そこからふわりと出ている自分の羽と同じ色をした4枚の羽(もどき)。手首にふわふわの毛皮(これももどき)。
すべて自分の注文通りのスタイルに満足したのか、フラビージョは明るい声を出した。
サーガインの研究室兼作業室の端にでんと立っていたのは、シルエットだけはフラビージョそっくりな忍者、フラビジェンヌだ。

結局、しつこいフラビージョに折れた彼は文句を言いつつ、クグツを作ってくれた。
彼は意外と面倒見が良い。
その面倒見の良さを発揮するのは何もフラビージョだけに限らず、ウェンディやマンマルバ達にも言える事なのだけれど・・・。

けど、嬉しいものはうれしいのだ。

「かあわいい〜v注文どおりだね、フラビジェンヌ!」
「もう少しで完成だ」
「みんなきっと驚くだろうなあー♪」
フラビージョは無責任なくらい浮き足だって、赤色のクグツの周りをくるくると回っている。そしてクグツの顔に触れたり、羽をめくってみたりして、まだこれに意識がない事がわかり、「はやくおしゃべりできたらな〜」などとホザいている。

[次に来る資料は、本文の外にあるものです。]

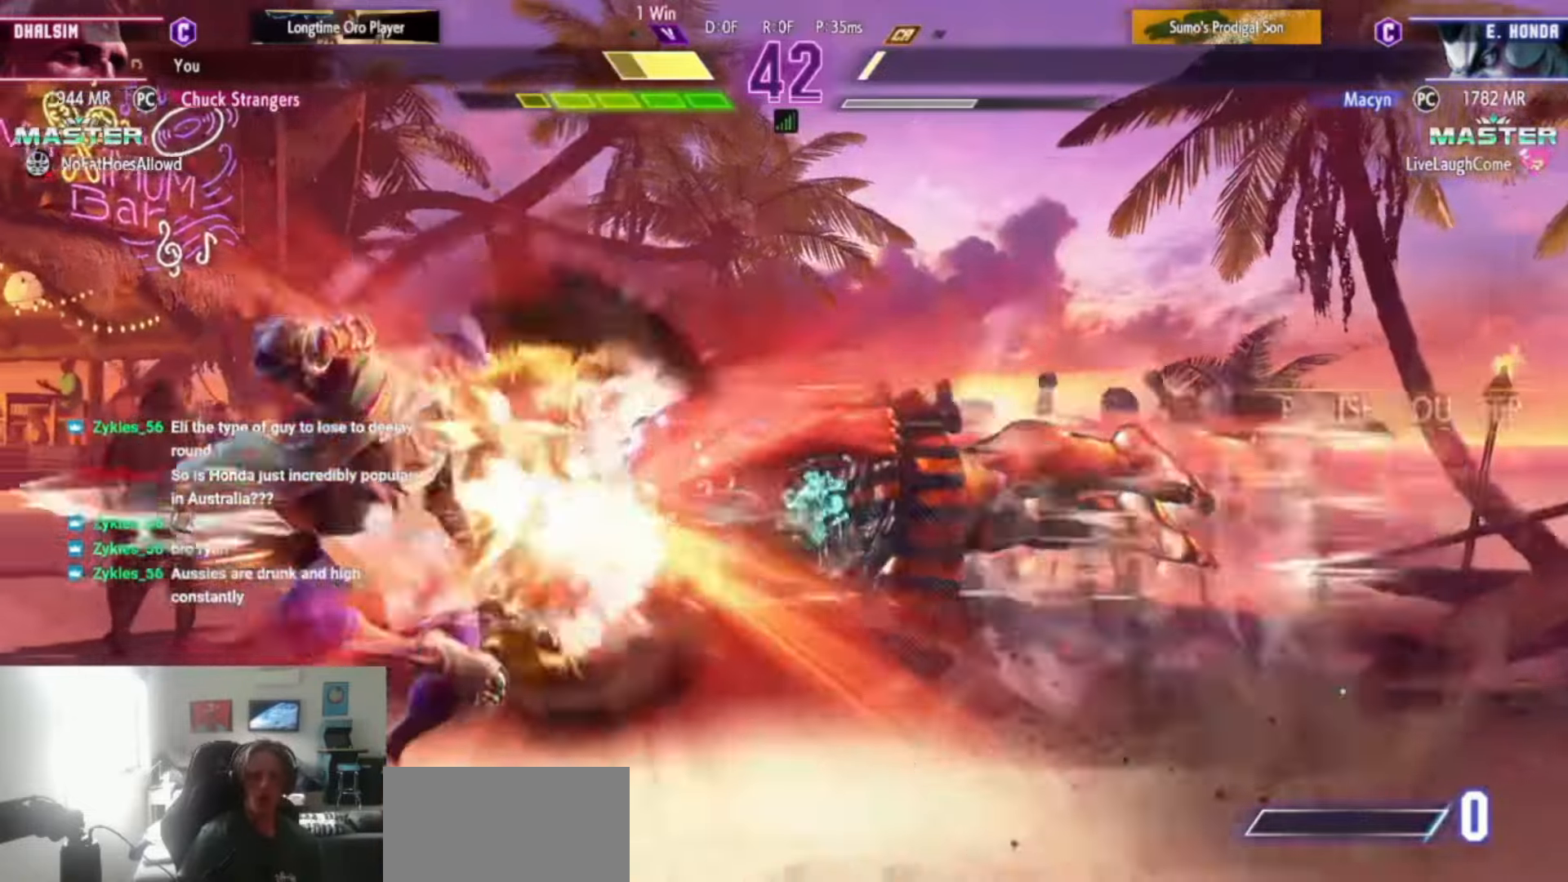
{"buttons": [], "left_stick": "center", "events": [[150, "left_stick", "center"]]}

これを作るのにどれだけ時間がかかった事やら・・・いや、フラビジェンヌに限らずクグツを作るのはけっこうな時間がかかる。有能な科学者であるサーガインだからこそ、この時間でまかなえるのであって、並の者がつくろうとしたって、こんな突貫工事でつくれるハズがない。
にもかかわらず、無邪気に笑っているフラビージョが協力したのはただひとつ、遺伝子情報の提供・・・・・・髪の毛を一本引っこ抜いただけだ。

「ありがと、サーガイン」
「フン、これだけ手間をかけたのだ。どんなクグツの使い方をするのか見せてもらうぞ」
サーガインは半ばヤケ気味でフラビージョに吐き捨てた。
「もちろーんvあたしがジャカンジャで一番だもん。これでこの子がいれば300倍、ねー?」
「まったく」
まだ抜け殻のままのフラビジェンヌに微笑む彼女は、まあ、可愛くないこともなかった。これを他の連中・・・ウェンディーヌやサタラクラ、でっかくなって可愛いげのかけらもなくなったマンマルバがやったら、ぶっ飛ばしている所だろう。

舌足らずであまり起伏のないしゃべり方をし、外見だけは少女どころかガキのフラビージョ。しかしその内面はひとを平気で裏切り、気安く近づいた者は手痛いシッペ返しを喰らわす。無邪気で、屈託なく笑い、その笑顔でヒトを引きつけてそして残酷な針でトドメを刺すのが彼女のやり方なのだ。
きっと彼女の頭の中では今、色々と狡猾な作戦が練られている所だろう。